## Arbeitsanweisungen
• 1. Woraus bestand laut dem Reisebericht über das Dogonland das Geburtstagsgeschenk am Frühstückstisch?
• 2. Führe den Reisebericht über das Dogonland im Anschluss an seinen letzten Satz weiter.

## Vorgegebener Text
---*---

Es liegen viele Morgen unter jedem Morgen. Heute ist es das Dogonland.
Ich sehe mich auf dem Dach eines Lehmhauses, auf das ich abends mit einer wackligen Leiter gestiegen bin. Durch einen feinen Staubschleier geht eine große Sonne über der Savanne auf. Dort fängt Burkina Faso an. 

14.1.2005

Ins Dogonland

In Mopti hatte ich große Sehnsucht nach meiner Tochter. Überall werde ich an sie erinnert: Ich sehe sie in der Bozo-Bar unter ihrem großen, schweren Hut vor dem großen Bier nach unserem verrückten Bordell-Besuch – wir waren in ein enges Stundenhotel geraten, dann im Hotel in Sevare lachend in unserem Bett, als sich das Moskitonetz in den Ventialtor verwickelt hat. Ich sehe sie am Frühstückstisch mit meinem Geburtstagsgeschenk, einer dunkelblauen Seidengarnitur, und dann am Gare routière, wo wir schwitzend auf den Bus nach Segou warten. Unser Staunen, unsere Erschöpfung.
Im Internet-Shop finde ich ihre Nachricht, zehn Minuten für eine Antwort, in der ich ihr sage, dass sie mir fehlt.

---*---

## Aufgelistete Einträge
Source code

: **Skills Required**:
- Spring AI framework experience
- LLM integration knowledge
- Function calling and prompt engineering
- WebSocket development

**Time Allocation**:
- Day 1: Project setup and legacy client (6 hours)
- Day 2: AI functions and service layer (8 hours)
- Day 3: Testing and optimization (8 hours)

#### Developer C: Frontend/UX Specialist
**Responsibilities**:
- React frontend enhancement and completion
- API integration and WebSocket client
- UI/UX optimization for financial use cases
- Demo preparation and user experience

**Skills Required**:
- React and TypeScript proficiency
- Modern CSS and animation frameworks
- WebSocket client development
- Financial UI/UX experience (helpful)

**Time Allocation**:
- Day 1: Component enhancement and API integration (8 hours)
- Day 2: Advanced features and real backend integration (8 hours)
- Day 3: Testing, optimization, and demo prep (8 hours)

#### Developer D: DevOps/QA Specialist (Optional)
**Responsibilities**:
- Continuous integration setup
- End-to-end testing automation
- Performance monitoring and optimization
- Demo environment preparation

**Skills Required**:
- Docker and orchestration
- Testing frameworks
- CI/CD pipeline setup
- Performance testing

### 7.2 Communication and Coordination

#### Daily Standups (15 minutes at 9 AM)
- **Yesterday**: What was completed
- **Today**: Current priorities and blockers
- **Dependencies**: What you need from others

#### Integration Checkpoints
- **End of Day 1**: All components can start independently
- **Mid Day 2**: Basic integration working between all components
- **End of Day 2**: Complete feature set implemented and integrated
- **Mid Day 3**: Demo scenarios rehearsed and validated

---*---

## Lösungen
• 1. Aus einer dunkelblauen Seidengarnitur.

• 2.
Gestern fand ich Mopti nur schmutzig, schmutzig, laut und nochmal schmutzig. Wäre am liebsten daran vorbei gleich ins Dogonland, wäre da nicht die ungelesene Message gewesen, und die Kamera, die den Film nicht mehr transportiert, und der Mann. Mamadou. Auf die Gesellschaft der Franzosen habe ich schnell verzichtet, wir besorgen, was für meine Weiterreise nötig ist. Auf einmal sind wir dabei, miteinander einzukaufen: Obst fürs Dogonland. Ich liebe Männer, die mit mir einkaufen, wenn sie in einer Sprache verhandeln, die ich nicht verstehe. Ich genieße es, in Mamadous Mimik zu lesen, die Gestik, den Ton zu erraten, ich genieße dieses rätselhafte Gesicht. Wir teilen uns die Tüten, ich halte mit seinen großen Schritten mit, als gehörte ich zu ihm. Dieser Mann nimmt manchmal meinen Arm, mal meine Hand oder ruft Attention! Mamadou zeigt mir die Straße, wo er den Mofaunfall hatte. Wir müssen aufeinander achten, aufeinander warten, miteinander einkaufen und heimgehen. Zwei Stunden Zusammenleben. Dann verlassen wir Mopti in Richtung Sevare. Die Nacht auf dem Dach neben den Zikaden, zum ersten Mal seit Wochen der Lärm einer Stadt, der nicht aufzulösen ist. In Timbuktu hat sich jedes Auto, jedes Motorrad von allem anderen unterschieden, wenn es kam. Und wenn es verschwand, war da erst einmal nichts.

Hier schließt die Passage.